Task statement: Search for the word "pentru" in the entries. Each line that holds it should be copied.

*** Records to process

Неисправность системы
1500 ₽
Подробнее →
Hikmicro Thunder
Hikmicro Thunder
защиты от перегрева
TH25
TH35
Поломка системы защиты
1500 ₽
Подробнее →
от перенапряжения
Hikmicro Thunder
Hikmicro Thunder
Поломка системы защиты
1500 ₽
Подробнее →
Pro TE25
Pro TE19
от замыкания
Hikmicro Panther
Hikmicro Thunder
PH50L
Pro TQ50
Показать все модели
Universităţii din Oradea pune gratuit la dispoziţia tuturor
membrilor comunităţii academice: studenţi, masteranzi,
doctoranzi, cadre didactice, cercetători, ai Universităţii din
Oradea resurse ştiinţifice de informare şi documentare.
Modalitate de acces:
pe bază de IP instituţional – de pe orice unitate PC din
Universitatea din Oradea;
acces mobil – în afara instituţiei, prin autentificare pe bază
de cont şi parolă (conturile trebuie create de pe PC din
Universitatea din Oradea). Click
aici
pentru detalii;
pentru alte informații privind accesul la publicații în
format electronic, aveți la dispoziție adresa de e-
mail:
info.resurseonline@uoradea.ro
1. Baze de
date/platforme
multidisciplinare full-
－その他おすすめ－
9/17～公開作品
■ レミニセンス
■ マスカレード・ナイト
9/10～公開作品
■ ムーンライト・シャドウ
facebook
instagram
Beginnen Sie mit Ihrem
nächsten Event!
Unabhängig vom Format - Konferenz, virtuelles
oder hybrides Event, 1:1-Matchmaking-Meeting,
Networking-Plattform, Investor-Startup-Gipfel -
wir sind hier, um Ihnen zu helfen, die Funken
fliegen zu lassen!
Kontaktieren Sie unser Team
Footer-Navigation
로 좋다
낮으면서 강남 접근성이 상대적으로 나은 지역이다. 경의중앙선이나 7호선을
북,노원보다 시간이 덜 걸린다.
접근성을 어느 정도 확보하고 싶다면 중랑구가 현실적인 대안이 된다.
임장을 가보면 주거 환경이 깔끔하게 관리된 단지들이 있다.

******

Answer box:
pentru detalii;
pentru alte informații privind accesul la publicații în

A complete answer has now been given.